--- AIM OF THE EXERCISE ---
Rewrite the rows below, replacing "this chart" with "this graph" and leaving everything else as it is. Omit the pictures from your answer.

Top of INPUT FOR THIS TASK

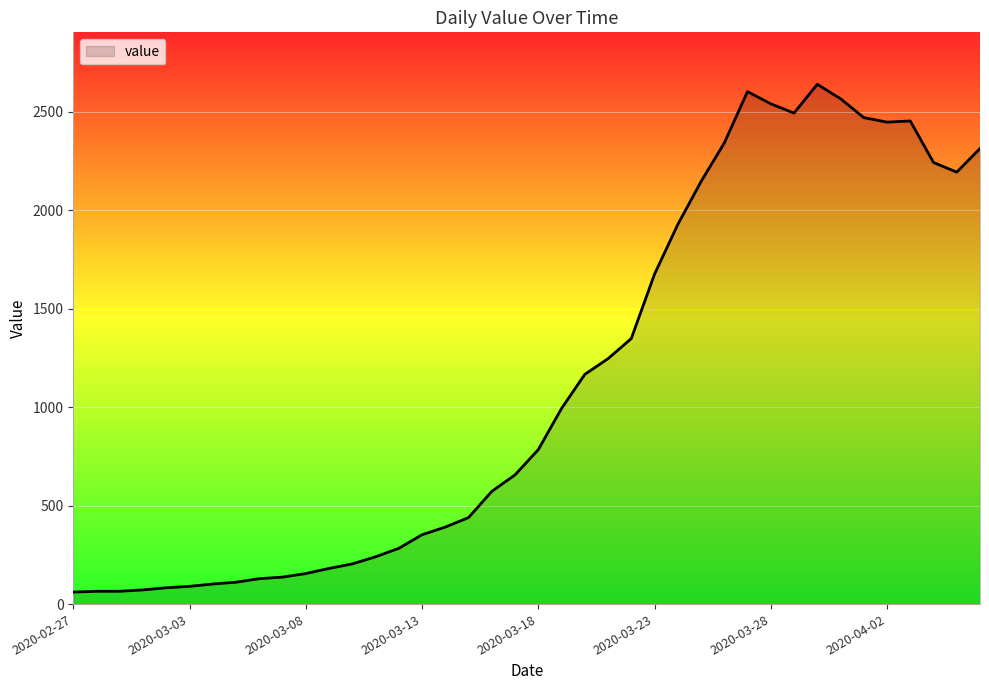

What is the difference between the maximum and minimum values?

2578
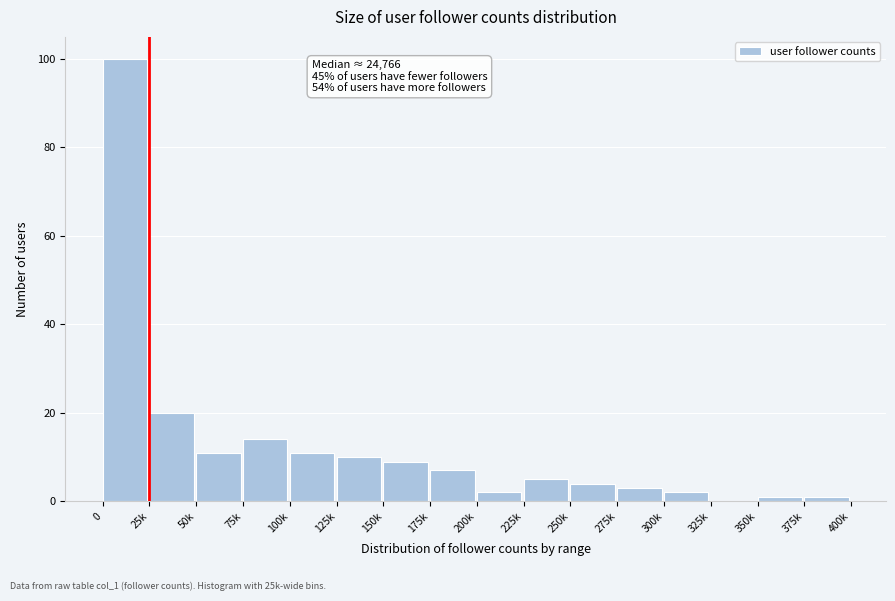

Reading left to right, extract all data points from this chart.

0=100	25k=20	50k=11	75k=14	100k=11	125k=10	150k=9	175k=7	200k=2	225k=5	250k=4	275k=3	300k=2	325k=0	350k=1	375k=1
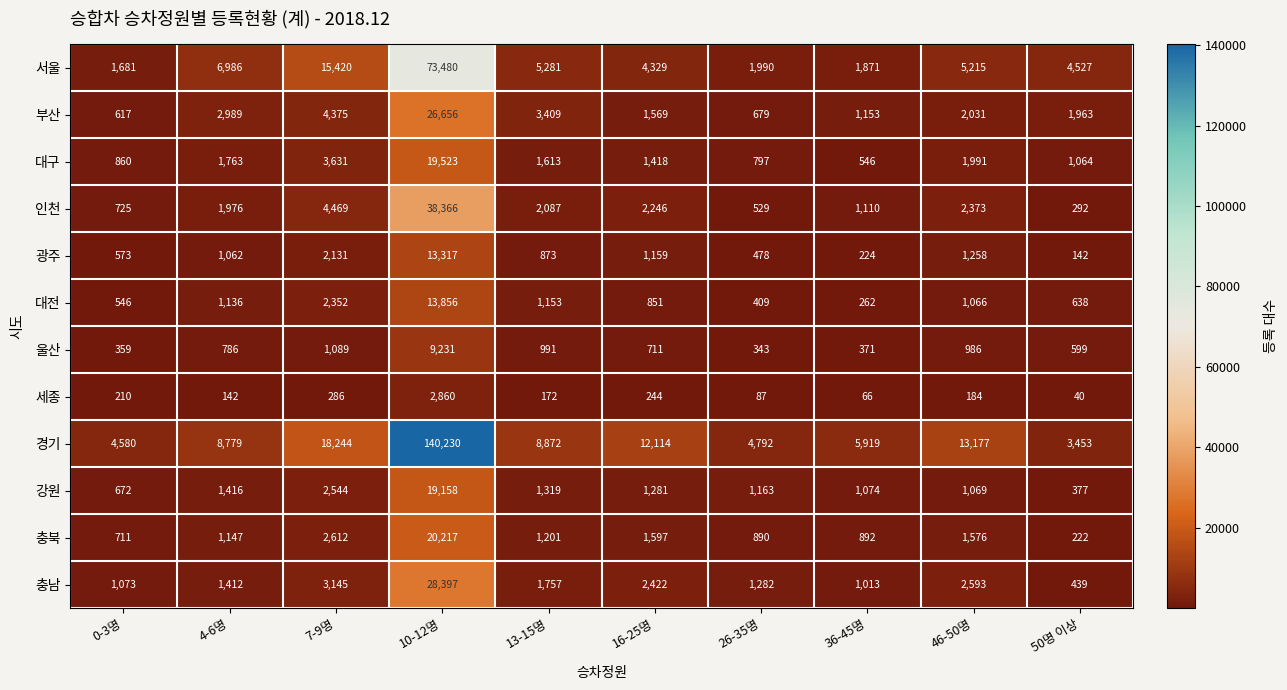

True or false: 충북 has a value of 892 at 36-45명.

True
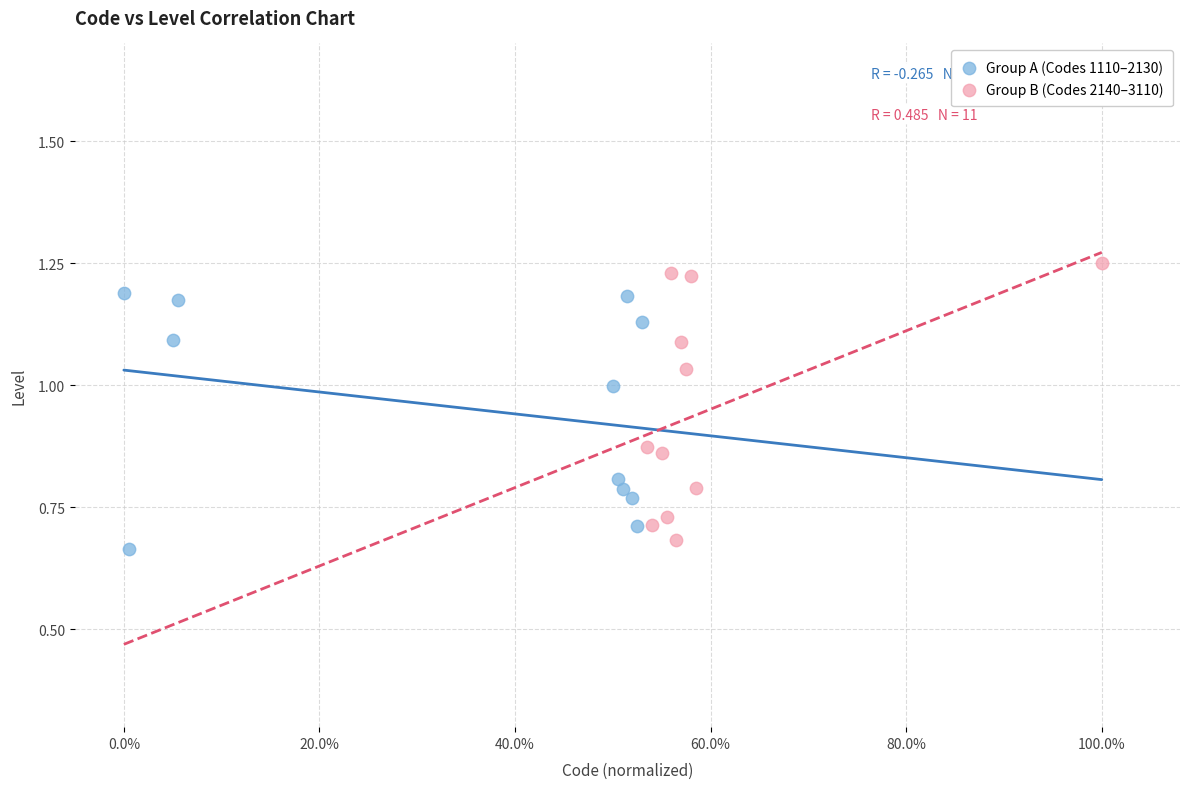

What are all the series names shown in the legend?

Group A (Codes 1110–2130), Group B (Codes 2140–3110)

Bottom of INPUT FOR THIS TASK

--- SOLUTION TO THIS EXERCISE ---
What is the difference between the maximum and minimum values?

2578

Reading left to right, extract all data points from this graph.

0=100	25k=20	50k=11	75k=14	100k=11	125k=10	150k=9	175k=7	200k=2	225k=5	250k=4	275k=3	300k=2	325k=0	350k=1	375k=1

True or false: 충북 has a value of 892 at 36-45명.

True

What are all the series names shown in the legend?

Group A (Codes 1110–2130), Group B (Codes 2140–3110)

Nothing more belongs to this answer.